→ Aufgabenstellung: Wo führten die Eichenbühler Schülerinnen und Schüler laut dem Auszug ihre drei Sagen-Geschichten öffentlich vor?

→ Auszug:
◆ ◆ ◆ ◆

Mit drei Sagen haben sich Eichenbühls Grundschüler im Unterricht auseinandergesetzt. Den Dritt- und Viertklässlern der Erftal-Grundschule gefiel der Sagen-Stoff so gut, dass sie die Texte und einstigen mündlichen Überlieferungen nicht nur im Klassenzimmer nachspielten!

„Wie wär’s mit einer Aufführung in der Öffentlichkeit?“ - dachten sie. Gesagt, getan!

An einem Juli- Sonntag bei der Rummeleskerb 2017 war es soweit!

Engagiert und souverän präsentierten die Eichenbühler Schülerinnen und Schüler in Wort, Spiel und Verkleidung im sogenannten Sagenkeller in Rathausnähe ihre drei Sagen-Geschichten und erhielten dafür viel Beifall.

Erftal-Sagenkarte

Für das Schulfest (ein Woche später) entwarfen Eichenbühls Schülerinnen und Schüler schließlich eine meterlange Erftal-Sagenkarte, wo die unheimlichen Geschichten rund um ihren Schulort gespielt haben könnten.

Denn: Sagen lassen sich - im Gegensatz zu Märchen - recht gut lokalisieren. Außerdem haben alle Sagen einen „wahren Kern!“

Davon gibt es demnächst noch weitere Informationen.

Anbei die drei Sagen:

Der Miltenberger Engelwirt

Vor ein paar hundert Jahren war im Gasthaus zum Engel ein Wirt, der mischte Wasser unter den Wein und setzte den gewässerten Trank Tag für Tag seinen Gästen vor.

Wenn ihm aber manchmal doch das Gewissen schlug, suchte er es einzuschläfern mit dem Spruch: "E Schöpple Wein und e Schöpple Wasser gibt auch 'n Schoppen."

So trieb es der Wirt viele Jahre lang. Dann starb er plötzlich, und am übernächsten Tag sollte sein Leichnam begraben werden.

Der Sarg befindet sich schon vor dem Hause auf den zwei Stühlen, und die Trauerleute stehen um die Totenlade. Da flüstern sie einander etwas zu, und schließlich gucken sie alle zum Dachfenster empor; denn dort streckt der Wirt den Kopf heraus und hat die Zipfelmütze auf, wie immer, wenn er zu Lebzeiten hinter der Theke stand.

◆ ◆ ◆ ◆

→ Quelldaten:
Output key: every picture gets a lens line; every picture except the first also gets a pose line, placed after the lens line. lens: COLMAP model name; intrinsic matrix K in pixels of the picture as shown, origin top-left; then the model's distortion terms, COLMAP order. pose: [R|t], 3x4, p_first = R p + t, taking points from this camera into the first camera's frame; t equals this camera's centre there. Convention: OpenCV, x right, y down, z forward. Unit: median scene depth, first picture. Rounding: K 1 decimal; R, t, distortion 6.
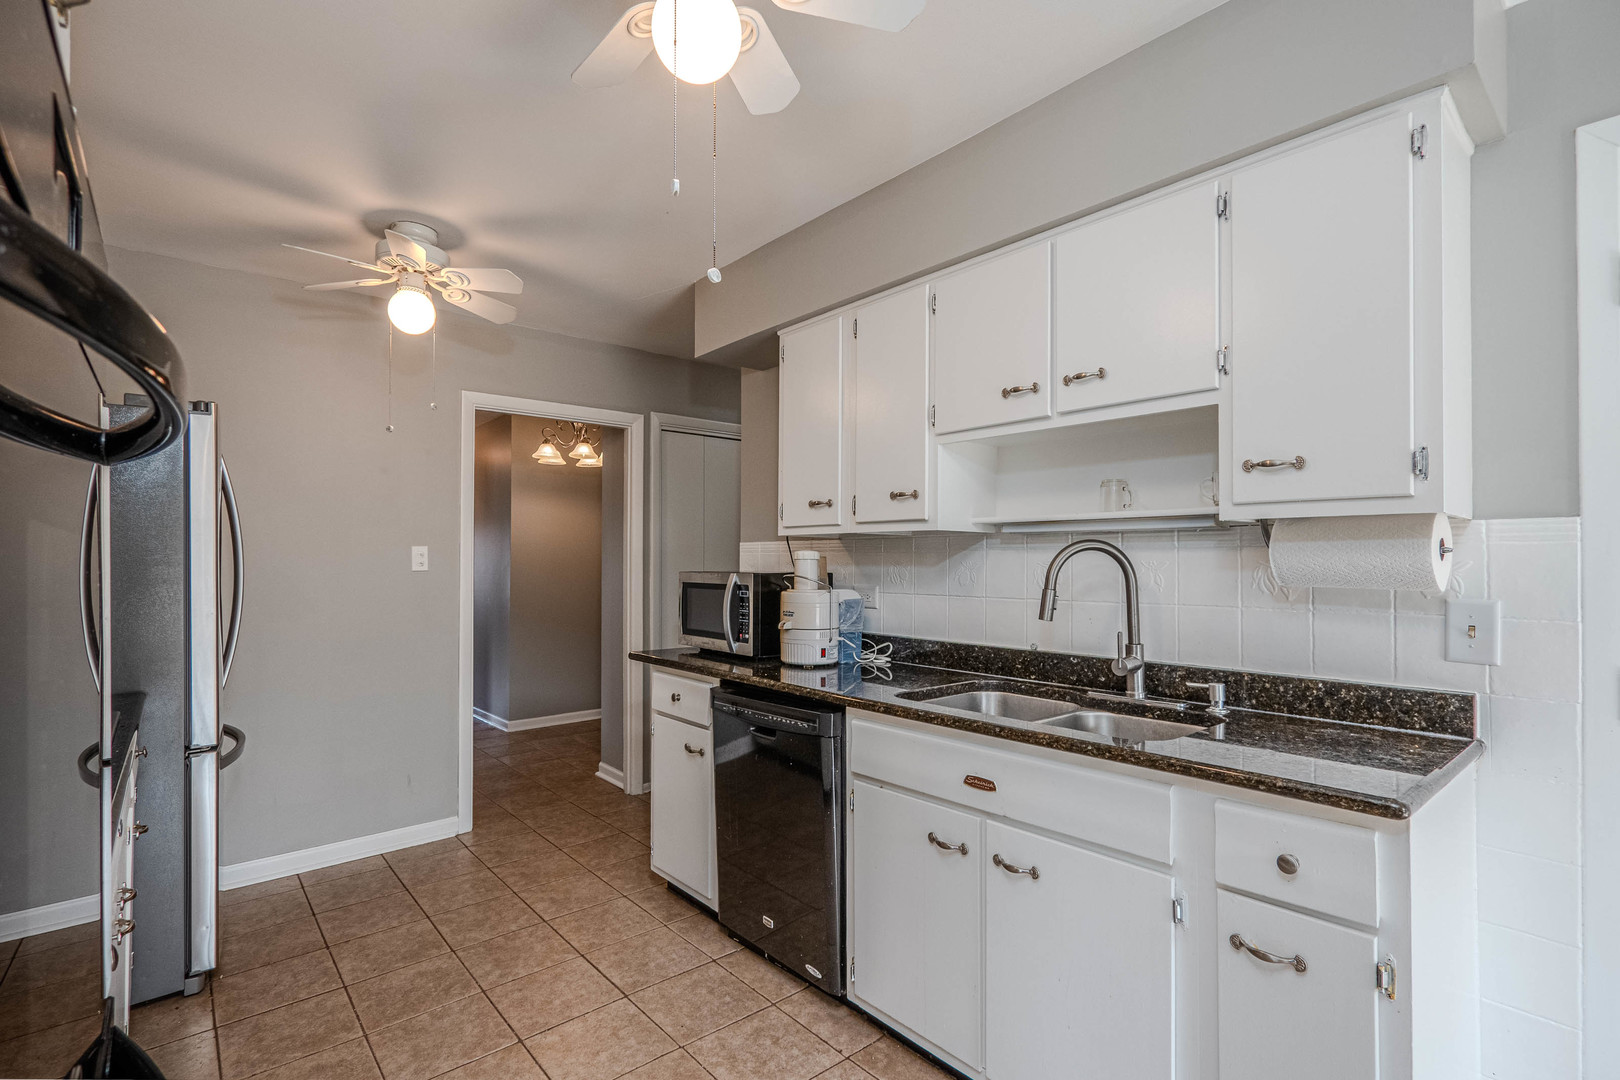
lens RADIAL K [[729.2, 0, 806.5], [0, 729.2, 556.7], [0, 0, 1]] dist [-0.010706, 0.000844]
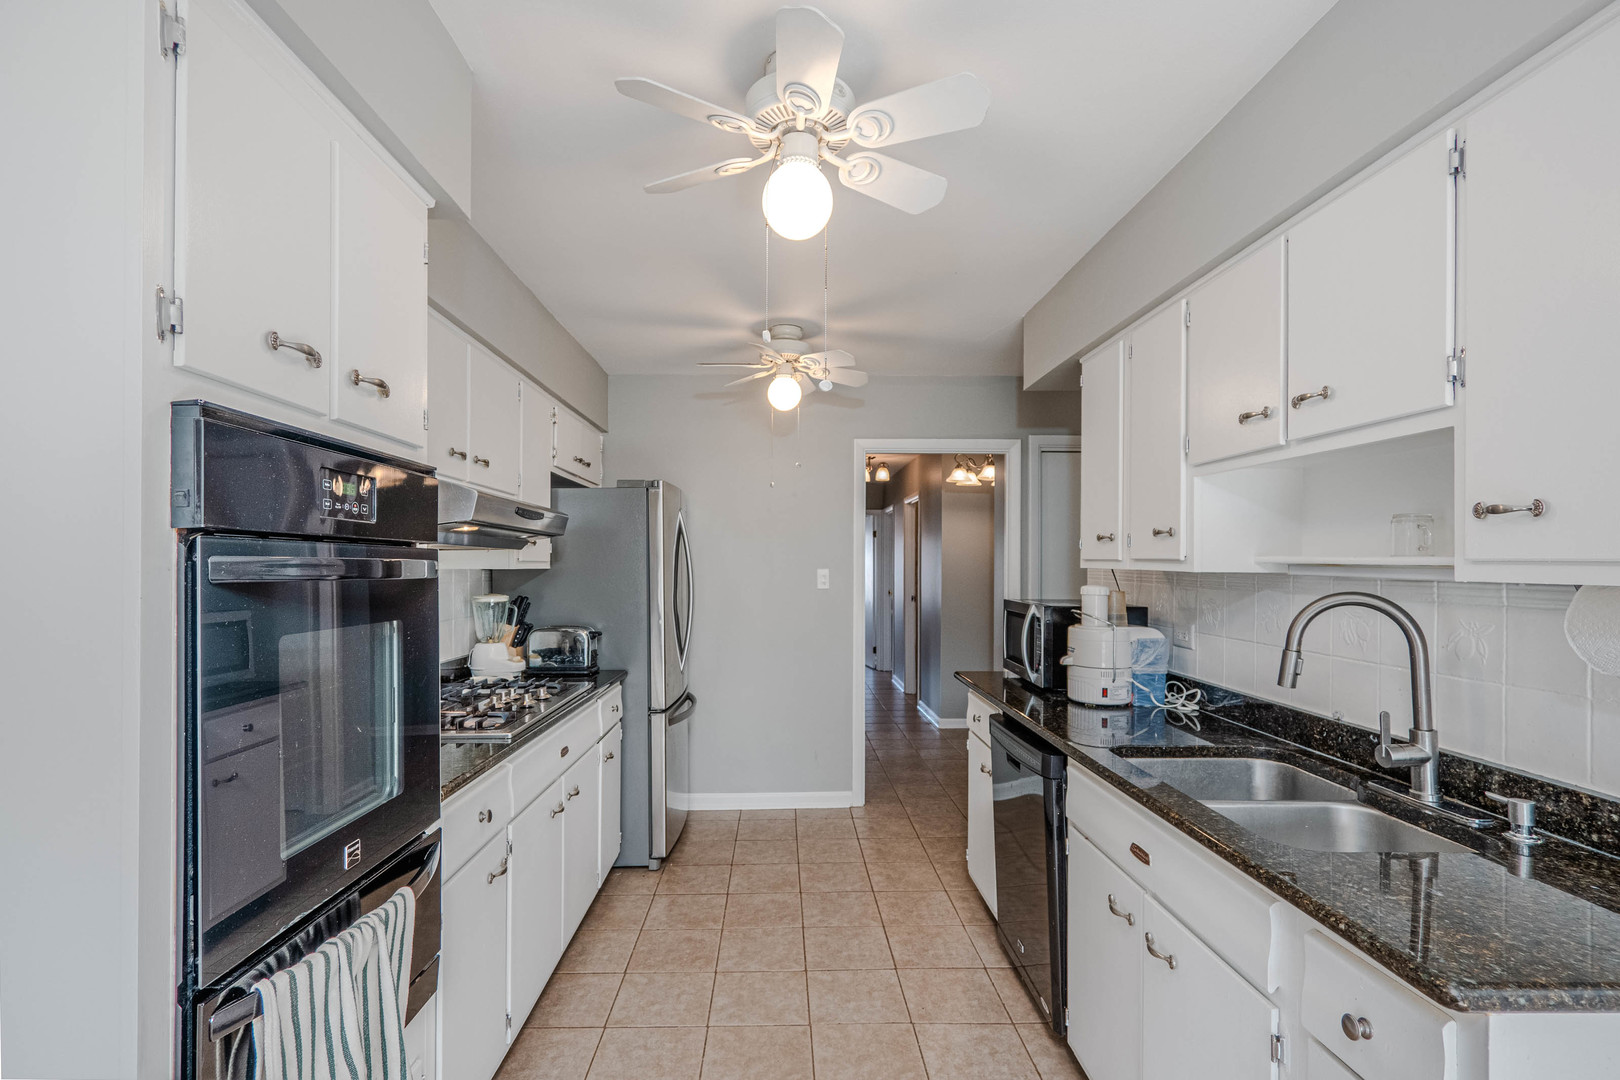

◆ ◆ ◆ ◆

→ Lösung: Im sogenannten Sagenkeller in Rathausnähe.